[Extracted records]
________

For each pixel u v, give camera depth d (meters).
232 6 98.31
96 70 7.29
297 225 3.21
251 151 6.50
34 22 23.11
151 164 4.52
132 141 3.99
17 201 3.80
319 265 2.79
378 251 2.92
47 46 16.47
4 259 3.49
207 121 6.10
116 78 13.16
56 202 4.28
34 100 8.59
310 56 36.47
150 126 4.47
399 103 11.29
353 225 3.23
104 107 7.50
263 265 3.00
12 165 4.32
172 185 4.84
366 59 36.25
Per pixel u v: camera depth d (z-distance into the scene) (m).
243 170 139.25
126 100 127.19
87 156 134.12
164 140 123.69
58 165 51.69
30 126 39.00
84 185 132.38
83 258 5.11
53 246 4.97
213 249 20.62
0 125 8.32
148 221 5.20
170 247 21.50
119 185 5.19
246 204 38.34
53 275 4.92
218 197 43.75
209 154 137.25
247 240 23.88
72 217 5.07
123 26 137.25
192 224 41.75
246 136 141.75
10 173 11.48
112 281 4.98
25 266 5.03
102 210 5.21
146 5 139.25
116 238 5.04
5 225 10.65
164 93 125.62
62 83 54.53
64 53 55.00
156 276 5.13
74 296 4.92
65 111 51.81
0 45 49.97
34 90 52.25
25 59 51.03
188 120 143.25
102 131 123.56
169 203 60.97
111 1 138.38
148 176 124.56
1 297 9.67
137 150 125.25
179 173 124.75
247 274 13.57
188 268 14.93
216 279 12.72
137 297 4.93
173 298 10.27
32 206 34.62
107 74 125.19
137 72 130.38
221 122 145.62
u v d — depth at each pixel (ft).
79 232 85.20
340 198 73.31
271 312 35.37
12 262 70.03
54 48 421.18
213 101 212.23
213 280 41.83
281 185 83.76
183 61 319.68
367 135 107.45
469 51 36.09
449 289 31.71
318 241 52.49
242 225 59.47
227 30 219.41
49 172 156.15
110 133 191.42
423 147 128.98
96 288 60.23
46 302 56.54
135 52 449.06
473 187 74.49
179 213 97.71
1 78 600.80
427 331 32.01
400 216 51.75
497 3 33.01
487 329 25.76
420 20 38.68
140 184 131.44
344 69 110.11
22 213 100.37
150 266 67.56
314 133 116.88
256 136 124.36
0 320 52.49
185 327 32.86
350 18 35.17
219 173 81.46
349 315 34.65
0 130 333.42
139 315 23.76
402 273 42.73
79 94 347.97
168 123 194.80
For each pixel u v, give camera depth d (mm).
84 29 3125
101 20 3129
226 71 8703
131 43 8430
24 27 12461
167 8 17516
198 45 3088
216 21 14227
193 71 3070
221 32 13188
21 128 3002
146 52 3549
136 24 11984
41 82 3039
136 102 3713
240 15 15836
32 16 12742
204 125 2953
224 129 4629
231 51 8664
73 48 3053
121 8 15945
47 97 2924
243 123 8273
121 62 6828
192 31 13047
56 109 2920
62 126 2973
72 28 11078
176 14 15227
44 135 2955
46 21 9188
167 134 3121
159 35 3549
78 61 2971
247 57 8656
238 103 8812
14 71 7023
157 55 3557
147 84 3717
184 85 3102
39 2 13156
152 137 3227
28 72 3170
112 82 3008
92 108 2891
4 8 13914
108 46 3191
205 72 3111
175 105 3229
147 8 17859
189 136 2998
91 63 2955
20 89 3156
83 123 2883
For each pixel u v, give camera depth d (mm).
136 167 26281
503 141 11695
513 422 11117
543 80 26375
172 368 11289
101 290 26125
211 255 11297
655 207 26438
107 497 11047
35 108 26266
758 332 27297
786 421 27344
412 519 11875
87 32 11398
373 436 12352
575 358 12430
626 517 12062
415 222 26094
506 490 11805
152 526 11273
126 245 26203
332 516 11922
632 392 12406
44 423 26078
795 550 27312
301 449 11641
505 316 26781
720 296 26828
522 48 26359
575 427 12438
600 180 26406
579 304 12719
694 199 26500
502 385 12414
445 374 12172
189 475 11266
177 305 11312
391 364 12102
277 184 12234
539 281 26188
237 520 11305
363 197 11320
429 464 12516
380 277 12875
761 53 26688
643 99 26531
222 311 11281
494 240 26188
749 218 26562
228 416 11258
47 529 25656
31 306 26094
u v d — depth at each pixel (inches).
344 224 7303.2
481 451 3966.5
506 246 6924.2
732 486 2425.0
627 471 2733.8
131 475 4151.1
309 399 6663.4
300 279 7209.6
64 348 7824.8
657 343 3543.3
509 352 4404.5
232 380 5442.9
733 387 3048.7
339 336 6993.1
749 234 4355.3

________

◆ What you are asked to do:
Scan the lines above for "34 22 23.11" and for "247 274 13.57". Repeat exactly the line holding each of them and every line in between.

◆ Problem solution:
34 22 23.11
151 164 4.52
132 141 3.99
17 201 3.80
319 265 2.79
378 251 2.92
47 46 16.47
4 259 3.49
207 121 6.10
116 78 13.16
56 202 4.28
34 100 8.59
310 56 36.47
150 126 4.47
399 103 11.29
353 225 3.23
104 107 7.50
263 265 3.00
12 165 4.32
172 185 4.84
366 59 36.25
Per pixel u v: camera depth d (z-distance into the scene) (m).
243 170 139.25
126 100 127.19
87 156 134.12
164 140 123.69
58 165 51.69
30 126 39.00
84 185 132.38
83 258 5.11
53 246 4.97
213 249 20.62
0 125 8.32
148 221 5.20
170 247 21.50
119 185 5.19
246 204 38.34
53 275 4.92
218 197 43.75
209 154 137.25
247 240 23.88
72 217 5.07
123 26 137.25
192 224 41.75
246 136 141.75
10 173 11.48
112 281 4.98
25 266 5.03
102 210 5.21
146 5 139.25
116 238 5.04
5 225 10.65
164 93 125.62
62 83 54.53
64 53 55.00
156 276 5.13
74 296 4.92
65 111 51.81
0 45 49.97
34 90 52.25
25 59 51.03
188 120 143.25
102 131 123.56
169 203 60.97
111 1 138.38
148 176 124.56
1 297 9.67
137 150 125.25
179 173 124.75
247 274 13.57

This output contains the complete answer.